━━━━━ Daten zur Übung ━━━━━

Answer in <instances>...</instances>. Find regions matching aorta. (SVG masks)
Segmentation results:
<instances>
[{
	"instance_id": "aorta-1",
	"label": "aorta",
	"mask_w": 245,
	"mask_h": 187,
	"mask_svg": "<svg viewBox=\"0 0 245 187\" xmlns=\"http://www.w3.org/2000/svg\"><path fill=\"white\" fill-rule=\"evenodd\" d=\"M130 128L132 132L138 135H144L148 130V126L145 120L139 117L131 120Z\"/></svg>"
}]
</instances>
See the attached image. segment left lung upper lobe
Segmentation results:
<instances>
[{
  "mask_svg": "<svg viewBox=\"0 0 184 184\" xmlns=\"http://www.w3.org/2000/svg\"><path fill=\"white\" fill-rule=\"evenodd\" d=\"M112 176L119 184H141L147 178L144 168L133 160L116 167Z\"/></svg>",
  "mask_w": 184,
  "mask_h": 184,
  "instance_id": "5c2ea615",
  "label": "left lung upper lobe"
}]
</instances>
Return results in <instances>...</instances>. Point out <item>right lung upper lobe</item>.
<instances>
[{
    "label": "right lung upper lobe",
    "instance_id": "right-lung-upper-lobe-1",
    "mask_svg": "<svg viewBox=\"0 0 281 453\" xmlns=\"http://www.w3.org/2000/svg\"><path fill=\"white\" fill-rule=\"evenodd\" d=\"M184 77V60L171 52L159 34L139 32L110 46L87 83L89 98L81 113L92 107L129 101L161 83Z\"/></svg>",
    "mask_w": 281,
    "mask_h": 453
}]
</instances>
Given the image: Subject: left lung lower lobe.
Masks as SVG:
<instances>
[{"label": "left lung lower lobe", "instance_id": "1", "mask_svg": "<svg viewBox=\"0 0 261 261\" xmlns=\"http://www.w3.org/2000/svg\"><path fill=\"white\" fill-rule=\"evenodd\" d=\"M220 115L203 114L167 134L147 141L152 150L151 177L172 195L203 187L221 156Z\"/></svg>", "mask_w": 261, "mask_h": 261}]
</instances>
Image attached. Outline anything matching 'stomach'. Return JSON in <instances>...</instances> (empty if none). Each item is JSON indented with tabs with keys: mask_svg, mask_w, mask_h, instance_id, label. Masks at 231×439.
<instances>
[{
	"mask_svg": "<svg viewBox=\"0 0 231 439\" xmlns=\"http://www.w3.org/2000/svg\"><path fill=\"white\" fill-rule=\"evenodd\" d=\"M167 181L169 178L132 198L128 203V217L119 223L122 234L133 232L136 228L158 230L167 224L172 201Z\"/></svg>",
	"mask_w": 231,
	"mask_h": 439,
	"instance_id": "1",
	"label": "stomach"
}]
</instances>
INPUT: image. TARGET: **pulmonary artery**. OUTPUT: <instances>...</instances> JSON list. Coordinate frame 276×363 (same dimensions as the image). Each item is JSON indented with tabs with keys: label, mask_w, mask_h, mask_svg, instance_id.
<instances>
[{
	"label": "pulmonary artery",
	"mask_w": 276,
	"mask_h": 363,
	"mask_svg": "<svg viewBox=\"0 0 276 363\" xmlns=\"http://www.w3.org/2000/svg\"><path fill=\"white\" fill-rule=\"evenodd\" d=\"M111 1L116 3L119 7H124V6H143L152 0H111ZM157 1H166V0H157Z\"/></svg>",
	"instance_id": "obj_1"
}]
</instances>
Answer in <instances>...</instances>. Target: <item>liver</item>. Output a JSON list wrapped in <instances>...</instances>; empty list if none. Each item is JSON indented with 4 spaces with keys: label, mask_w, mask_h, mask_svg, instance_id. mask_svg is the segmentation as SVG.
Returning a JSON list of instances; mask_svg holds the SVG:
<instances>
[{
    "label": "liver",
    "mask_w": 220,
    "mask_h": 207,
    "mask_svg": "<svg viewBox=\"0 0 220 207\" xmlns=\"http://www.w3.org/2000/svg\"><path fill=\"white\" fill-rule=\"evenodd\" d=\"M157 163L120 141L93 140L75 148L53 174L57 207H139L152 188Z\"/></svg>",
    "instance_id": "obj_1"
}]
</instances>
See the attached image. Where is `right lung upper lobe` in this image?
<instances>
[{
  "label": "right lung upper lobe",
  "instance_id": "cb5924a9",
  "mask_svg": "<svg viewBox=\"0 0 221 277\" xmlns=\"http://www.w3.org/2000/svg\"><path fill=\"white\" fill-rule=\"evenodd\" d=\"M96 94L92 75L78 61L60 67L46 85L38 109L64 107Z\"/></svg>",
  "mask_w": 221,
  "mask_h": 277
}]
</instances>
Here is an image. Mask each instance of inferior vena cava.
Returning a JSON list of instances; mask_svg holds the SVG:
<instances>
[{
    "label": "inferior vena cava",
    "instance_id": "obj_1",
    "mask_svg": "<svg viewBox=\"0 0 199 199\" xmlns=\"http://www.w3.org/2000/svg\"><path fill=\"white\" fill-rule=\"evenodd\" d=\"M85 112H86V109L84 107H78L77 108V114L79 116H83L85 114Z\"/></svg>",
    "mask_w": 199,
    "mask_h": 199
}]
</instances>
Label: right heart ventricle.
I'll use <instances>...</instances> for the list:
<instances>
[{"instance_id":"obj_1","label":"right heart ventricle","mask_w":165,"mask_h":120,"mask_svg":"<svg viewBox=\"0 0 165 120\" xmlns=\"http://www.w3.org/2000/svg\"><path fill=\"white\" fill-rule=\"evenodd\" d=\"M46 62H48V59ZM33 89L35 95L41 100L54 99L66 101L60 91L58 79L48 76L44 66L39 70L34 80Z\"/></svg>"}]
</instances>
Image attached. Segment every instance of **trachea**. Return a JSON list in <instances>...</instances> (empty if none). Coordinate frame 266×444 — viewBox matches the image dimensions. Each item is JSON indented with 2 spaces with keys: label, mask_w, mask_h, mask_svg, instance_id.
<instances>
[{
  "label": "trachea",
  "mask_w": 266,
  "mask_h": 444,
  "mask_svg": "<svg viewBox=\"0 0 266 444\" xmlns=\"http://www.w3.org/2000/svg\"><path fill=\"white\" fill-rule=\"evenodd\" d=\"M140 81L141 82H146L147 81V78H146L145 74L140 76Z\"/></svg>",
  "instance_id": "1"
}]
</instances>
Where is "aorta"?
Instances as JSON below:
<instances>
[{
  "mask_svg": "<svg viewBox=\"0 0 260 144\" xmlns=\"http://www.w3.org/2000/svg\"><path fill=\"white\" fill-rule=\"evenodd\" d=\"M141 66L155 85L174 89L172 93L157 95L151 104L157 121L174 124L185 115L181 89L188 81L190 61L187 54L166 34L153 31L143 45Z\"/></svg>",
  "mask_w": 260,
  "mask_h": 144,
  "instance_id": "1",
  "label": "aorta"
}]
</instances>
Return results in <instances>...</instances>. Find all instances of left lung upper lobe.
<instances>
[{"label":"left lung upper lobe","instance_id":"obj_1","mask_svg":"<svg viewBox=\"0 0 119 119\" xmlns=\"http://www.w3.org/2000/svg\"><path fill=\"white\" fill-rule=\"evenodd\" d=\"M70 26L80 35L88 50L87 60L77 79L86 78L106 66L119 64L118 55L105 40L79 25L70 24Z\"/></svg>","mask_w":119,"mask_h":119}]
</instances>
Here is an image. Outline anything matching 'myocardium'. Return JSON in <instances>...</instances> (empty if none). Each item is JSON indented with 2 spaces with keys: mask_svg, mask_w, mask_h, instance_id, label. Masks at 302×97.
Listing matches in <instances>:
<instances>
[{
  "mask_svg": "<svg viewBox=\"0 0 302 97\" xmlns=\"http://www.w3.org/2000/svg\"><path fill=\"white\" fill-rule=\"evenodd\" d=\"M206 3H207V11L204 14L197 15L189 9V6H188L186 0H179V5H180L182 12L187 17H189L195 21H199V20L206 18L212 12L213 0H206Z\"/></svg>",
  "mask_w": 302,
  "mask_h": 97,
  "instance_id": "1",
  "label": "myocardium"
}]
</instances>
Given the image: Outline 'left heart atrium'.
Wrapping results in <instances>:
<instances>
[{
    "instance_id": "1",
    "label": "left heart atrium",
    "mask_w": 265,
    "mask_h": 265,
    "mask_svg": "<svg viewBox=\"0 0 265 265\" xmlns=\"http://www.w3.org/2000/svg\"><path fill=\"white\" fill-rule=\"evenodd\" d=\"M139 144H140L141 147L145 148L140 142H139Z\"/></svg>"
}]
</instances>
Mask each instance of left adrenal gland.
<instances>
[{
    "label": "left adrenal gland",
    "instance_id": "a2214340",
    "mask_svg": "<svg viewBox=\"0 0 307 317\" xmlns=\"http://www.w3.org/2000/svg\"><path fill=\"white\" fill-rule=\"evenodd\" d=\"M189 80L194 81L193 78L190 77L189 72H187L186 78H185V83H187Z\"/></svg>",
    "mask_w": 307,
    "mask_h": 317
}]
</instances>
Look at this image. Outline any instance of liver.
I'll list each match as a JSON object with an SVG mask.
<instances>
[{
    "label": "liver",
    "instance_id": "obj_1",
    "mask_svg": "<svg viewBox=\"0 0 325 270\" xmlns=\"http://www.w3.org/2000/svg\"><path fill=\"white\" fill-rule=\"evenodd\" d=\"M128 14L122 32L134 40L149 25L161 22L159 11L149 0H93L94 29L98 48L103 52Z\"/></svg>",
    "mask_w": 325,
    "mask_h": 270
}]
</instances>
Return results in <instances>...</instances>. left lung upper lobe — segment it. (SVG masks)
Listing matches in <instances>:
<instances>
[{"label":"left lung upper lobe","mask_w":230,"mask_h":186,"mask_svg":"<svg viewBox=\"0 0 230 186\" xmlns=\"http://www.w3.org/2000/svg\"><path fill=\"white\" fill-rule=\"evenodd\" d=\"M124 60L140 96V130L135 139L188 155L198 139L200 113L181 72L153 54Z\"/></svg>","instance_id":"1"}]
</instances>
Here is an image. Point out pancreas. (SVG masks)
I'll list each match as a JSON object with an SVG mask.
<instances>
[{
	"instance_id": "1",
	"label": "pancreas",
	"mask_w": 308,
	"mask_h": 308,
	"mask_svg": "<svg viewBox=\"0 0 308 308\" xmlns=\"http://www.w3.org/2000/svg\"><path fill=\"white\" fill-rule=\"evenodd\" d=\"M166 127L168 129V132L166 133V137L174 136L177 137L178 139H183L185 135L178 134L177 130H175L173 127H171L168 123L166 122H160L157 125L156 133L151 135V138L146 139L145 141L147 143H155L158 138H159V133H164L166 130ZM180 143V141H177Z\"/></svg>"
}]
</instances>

━━━━━

Zu bearbeitende Aufgabe:
Schreib bitte die Zeilen der Einträge als Markdown-Tabelle mit den Spalten „Nummer“ und „Zeile“ um und lass Leerzeilen weg. Beginne bei der Zeile mit „Mask each instance of left adrenal gland.“ und höre nach der letzten Zeile der Einträge auf.

Antwort zur Aufgabe:
| Nummer | Zeile |
|---|---|
| 1 | Mask each instance of left adrenal gland. |
| 2 | <instances> |
| 3 | [{ |
| 4 |     "label": "left adrenal gland", |
| 5 |     "instance_id": "a2214340", |
| 6 |     "mask_svg": "<svg viewBox=\"0 0 307 317\" xmlns=\"http://www.w3.org/2000/svg\"><path fill=\"white\" fill-rule=\"evenodd\" d=\"M189 80L194 81L193 78L190 77L189 72H187L186 78H185V83H187Z\"/></svg>", |
| 7 |     "mask_w": 307, |
| 8 |     "mask_h": 317 |
| 9 | }] |
| 10 | </instances> |
| 11 | Look at this image. Outline any instance of liver. |
| 12 | I'll list each match as a JSON object with an SVG mask. |
| 13 | <instances> |
| 14 | [{ |
| 15 |     "label": "liver", |
| 16 |     "instance_id": "obj_1", |
| 17 |     "mask_svg": "<svg viewBox=\"0 0 325 270\" xmlns=\"http://www.w3.org/2000/svg\"><path fill=\"white\" fill-rule=\"evenodd\" d=\"M128 14L122 32L134 40L149 25L161 22L159 11L149 0H93L94 29L98 48L103 52Z\"/></svg>", |
| 18 |     "mask_w": 325, |
| 19 |     "mask_h": 270 |
| 20 | }] |
| 21 | </instances> |
| 22 | Return results in <instances>...</instances>. left lung upper lobe — segment it. (SVG masks) |
| 23 | Listing matches in <instances>: |
| 24 | <instances> |
| 25 | [{"label":"left lung upper lobe","mask_w":230,"mask_h":186,"mask_svg":"<svg viewBox=\"0 0 230 186\" xmlns=\"http://www.w3.org/2000/svg\"><path fill=\"white\" fill-rule=\"evenodd\" d=\"M124 60L140 96V130L135 139L188 155L198 139L200 113L181 72L153 54Z\"/></svg>","instance_id":"1"}] |
| 26 | </instances> |
| 27 | Here is an image. Point out pancreas. (SVG masks) |
| 28 | I'll list each match as a JSON object with an SVG mask. |
| 29 | <instances> |
| 30 | [{ |
| 31 | 	"instance_id": "1", |
| 32 | 	"label": "pancreas", |
| 33 | 	"mask_w": 308, |
| 34 | 	"mask_h": 308, |
| 35 | 	"mask_svg": "<svg viewBox=\"0 0 308 308\" xmlns=\"http://www.w3.org/2000/svg\"><path fill=\"white\" fill-rule=\"evenodd\" d=\"M166 127L168 129V132L166 133V137L174 136L177 137L178 139H183L185 135L178 134L177 130H175L173 127H171L168 123L166 122H160L157 125L156 133L151 135V138L146 139L145 141L147 143H155L158 138H159V133H164L166 130ZM180 143V141H177Z\"/></svg>" |
| 36 | }] |
| 37 | </instances> |